To reduce costs, large insurance companies do whatever they can to streamline business processes, but not at the expense of touching the mainframes, even if they see a way to improve the business. This is because interrupting the mainframes can have real consequences.
Many companies yearn to move to cloud-based infrastructure, inspired by the example of Amazon, which first made its mark as an online bookseller only to reinvent itself as the largest cloud services provider in the world. In the process, they added new revenue streams to their business and created a huge cloud-first market valued at billions of dollars. Unfortunately, many companies that began in the brick-and-mortar years are still hesitant to make the move to cloud because it involves too much risk to the original business.
Enter Data Virtualization
Data virtualization is one solution that can enable migrations and other profound transformations (such as database modernization) with no impact on daily operations. Most migration or modernization solutions first copy all the data from the current system to the new system to ensure that they are in sync and then point users to the new system. However, it is not easy or advisable to revert to the old system if there are any problems. Data virtualization uses a completely different strategy.

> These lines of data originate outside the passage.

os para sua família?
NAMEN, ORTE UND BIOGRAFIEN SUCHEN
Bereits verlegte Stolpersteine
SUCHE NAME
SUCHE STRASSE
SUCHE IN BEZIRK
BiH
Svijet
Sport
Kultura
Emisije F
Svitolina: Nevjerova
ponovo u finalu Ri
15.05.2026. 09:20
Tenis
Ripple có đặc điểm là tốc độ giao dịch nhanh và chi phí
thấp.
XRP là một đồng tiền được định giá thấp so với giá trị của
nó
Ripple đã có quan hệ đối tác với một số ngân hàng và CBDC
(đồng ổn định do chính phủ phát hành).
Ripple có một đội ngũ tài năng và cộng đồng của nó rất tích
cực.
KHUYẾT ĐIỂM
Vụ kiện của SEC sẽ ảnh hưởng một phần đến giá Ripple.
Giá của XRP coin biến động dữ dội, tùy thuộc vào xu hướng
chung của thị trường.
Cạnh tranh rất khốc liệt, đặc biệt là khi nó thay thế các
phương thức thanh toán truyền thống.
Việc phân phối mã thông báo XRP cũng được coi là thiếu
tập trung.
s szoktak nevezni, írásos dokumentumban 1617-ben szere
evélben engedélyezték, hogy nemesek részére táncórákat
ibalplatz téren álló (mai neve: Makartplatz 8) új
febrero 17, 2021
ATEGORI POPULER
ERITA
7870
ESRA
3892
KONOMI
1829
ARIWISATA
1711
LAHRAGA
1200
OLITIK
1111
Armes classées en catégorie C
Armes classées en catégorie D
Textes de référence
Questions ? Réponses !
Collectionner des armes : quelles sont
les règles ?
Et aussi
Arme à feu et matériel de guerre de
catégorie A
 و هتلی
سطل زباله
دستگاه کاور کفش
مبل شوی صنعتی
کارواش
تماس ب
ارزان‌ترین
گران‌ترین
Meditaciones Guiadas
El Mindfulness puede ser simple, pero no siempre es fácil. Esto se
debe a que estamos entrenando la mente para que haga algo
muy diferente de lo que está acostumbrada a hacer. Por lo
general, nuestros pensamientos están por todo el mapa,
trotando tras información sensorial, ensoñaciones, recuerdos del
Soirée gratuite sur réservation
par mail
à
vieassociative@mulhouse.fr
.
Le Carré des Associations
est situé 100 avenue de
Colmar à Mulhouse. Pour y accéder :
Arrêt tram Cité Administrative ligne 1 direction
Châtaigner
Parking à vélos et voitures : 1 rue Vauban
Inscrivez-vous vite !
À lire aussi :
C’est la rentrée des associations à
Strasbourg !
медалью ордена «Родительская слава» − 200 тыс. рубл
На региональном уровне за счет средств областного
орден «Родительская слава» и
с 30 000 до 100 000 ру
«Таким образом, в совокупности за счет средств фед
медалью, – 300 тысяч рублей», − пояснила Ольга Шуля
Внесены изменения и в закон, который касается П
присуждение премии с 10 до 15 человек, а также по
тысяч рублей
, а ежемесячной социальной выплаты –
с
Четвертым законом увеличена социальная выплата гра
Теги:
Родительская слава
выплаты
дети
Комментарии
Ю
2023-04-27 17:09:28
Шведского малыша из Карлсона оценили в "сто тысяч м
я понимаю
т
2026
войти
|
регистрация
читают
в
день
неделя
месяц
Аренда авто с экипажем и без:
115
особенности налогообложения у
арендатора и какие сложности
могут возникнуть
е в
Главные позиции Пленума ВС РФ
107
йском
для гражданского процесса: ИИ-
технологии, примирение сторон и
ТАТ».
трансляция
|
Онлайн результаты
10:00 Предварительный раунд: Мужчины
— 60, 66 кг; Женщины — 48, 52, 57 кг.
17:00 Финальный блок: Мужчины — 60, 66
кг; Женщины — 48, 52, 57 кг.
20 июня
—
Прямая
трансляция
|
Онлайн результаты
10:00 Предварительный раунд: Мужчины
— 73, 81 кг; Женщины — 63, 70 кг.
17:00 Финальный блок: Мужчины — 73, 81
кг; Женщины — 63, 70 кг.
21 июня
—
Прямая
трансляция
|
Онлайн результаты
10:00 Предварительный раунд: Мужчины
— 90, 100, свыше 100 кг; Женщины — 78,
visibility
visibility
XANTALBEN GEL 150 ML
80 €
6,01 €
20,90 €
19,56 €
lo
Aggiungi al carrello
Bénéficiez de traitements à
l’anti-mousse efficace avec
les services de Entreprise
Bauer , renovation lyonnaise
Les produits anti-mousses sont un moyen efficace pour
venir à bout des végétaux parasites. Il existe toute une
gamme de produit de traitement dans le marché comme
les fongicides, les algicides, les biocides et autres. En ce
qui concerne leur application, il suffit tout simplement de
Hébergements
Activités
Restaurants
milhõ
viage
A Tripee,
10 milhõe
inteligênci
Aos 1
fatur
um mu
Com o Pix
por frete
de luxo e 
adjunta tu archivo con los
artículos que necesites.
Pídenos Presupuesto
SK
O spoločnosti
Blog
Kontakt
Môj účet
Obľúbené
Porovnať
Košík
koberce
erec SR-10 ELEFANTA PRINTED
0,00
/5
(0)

Rather than performing a hard switch from one system to the other, data virtualization establishes an abstraction layer that shields data consumers from underlying source systems without having to worry about where the data resides. Data consumers, whether individuals or applications, access the data from the data virtualization layer. That layer gets its view of the data from different sources, such as the current and new systems of a migration or modernization, and combines them into a virtual single repository in real time.
With a data virtualization layer in place, companies do not have to switch to the new system quickly to minimize downtime. Instead, they can slowly move the data from one source to another without impacting users in any way.
In fact, users will often not even be aware that a change has taken place, even if the change is a massive transformation from an on-premises infrastructure to one that is cloud based. If sources are ever moved or changed, data virtualization takes care of all the "rewiring" behind the scenes; again, users are abstracted from all the underlying complexity.
Data Virtualization and Big Data
Cloud migration isn't the only trend; many organizations are also moving to adopt big data implementations. This is because data volumes are growing so much that it is just not feasible from a cost perspective to store these volumes in a traditional system. Also, unstructured data, which is now the dominant data type, cannot be stored in structured systems such as data warehouses.
From a cost and ease-of-use perspective, big data implementations provide a measure of relief. However, many organizations with big data deployments also store a certain amount of data in traditional systems. In these cases, data is often fragmented across both types of systems simultaneously.
Here again, data virtualization establishes a layer above the two types of systems, and as far as users or applications that leverage data are concerned, all the data sits in "one" holistic system. Companies can move data between on-premises and big data systems at their discretion without impacting the data consumption side of the equation.
Make Your Move
As organizations look at these two megatrends -- migrating to cloud and big data systems -- they should see that both have a lot to offer. The benefits are poised to far outweigh the risks, especially because data virtualization can obviate many potential challenges, including downtime. Companies should seriously consider evolving their IT landscape to embrace modern data architectures that include data virtualization as a core technology.